▶ _TASK REQUIREMENTS_
Tally the lines of the entries below that hold the word "Airport", and please give only the total.

▶ _RAW DATA_

######

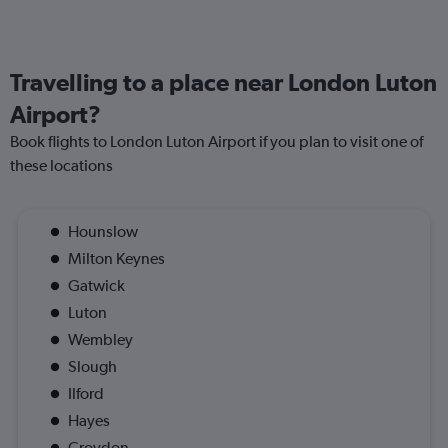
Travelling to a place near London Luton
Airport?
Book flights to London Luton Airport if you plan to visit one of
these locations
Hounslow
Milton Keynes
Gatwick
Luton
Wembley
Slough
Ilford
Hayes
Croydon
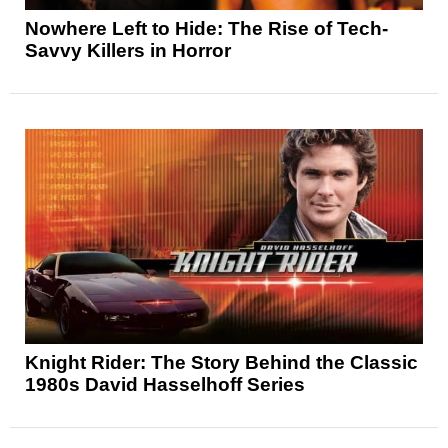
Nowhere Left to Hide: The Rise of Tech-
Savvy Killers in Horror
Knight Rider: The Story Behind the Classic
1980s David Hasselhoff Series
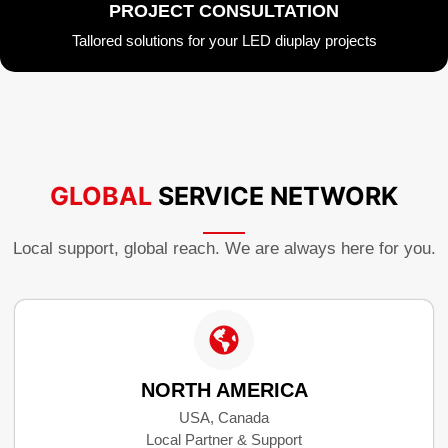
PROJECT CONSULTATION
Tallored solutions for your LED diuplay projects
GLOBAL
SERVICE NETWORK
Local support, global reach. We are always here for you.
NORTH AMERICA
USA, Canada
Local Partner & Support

######

▶ _TASK ANSWER_
2